◆ EXERCISE PROMPT ◆
Go through the material and pull out every line with the string "owner" in it.

◆ GIVEN RECORDS ◆

_ _ _ _ _

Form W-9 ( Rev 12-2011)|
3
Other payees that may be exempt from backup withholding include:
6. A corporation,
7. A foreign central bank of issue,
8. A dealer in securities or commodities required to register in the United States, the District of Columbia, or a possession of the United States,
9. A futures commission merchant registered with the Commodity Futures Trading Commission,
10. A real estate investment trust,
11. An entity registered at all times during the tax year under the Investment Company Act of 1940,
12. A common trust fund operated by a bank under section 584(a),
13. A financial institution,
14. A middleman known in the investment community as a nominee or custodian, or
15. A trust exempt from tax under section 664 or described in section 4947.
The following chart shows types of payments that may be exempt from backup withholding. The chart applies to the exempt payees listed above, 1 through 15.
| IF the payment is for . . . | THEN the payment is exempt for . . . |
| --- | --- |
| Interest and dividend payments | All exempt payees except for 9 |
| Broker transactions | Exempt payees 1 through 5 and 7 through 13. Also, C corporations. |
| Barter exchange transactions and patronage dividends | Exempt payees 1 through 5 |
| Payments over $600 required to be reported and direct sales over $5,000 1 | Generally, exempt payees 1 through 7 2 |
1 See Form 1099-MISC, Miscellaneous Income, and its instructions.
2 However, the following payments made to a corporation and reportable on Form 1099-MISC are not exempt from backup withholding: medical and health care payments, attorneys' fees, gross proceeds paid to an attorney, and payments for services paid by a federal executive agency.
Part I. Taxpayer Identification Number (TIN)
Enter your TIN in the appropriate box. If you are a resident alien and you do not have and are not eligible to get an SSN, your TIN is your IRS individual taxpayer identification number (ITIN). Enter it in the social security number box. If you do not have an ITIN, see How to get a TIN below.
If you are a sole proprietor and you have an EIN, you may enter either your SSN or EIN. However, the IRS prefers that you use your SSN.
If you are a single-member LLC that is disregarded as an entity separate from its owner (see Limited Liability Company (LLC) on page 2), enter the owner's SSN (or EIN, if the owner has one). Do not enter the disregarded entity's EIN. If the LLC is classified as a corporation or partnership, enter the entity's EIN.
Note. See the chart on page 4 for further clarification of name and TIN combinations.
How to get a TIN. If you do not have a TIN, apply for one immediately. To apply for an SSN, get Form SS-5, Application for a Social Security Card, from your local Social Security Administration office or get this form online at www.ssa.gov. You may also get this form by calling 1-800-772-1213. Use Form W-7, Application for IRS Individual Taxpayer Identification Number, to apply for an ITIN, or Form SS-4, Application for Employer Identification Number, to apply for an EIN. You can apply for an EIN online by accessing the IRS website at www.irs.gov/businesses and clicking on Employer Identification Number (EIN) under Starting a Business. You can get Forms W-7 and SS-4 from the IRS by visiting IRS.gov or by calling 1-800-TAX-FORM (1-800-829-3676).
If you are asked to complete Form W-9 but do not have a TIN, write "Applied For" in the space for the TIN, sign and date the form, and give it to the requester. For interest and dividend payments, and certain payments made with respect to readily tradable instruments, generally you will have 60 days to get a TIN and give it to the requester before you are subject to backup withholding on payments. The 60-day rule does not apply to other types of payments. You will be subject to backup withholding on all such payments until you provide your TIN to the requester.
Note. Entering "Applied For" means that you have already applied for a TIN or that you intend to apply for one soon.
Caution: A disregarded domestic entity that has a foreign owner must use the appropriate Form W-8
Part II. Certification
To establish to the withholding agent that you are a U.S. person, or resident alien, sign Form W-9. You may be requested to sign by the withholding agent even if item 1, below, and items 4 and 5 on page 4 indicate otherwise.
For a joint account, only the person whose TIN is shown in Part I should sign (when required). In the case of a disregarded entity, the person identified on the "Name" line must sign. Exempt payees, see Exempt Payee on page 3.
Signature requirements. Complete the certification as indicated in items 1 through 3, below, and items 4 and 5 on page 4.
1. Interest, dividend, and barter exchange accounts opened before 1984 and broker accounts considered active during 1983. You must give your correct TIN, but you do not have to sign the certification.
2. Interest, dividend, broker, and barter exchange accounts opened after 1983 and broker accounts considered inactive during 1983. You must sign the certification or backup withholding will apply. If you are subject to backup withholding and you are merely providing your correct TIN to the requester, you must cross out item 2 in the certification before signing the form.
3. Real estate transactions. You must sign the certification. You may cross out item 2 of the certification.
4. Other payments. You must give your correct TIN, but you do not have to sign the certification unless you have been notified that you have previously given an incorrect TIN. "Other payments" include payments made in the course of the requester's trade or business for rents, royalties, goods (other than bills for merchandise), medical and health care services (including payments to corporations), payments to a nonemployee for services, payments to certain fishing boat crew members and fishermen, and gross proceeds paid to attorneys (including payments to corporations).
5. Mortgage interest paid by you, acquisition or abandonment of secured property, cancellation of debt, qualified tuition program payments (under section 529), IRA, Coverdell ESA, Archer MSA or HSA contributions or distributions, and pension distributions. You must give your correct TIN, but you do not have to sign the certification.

_ _ _ _ _

◆ SOLVED EXERCISE ◆
If you are a single-member LLC that is disregarded as an entity separate from its owner (see Limited Liability Company (LLC) on page 2), enter the owner's SSN (or EIN, if the owner has one). Do not enter the disregarded entity's EIN. If the LLC is classified as a corporation or partnership, enter the entity's EIN.
Caution: A disregarded domestic entity that has a foreign owner must use the appropriate Form W-8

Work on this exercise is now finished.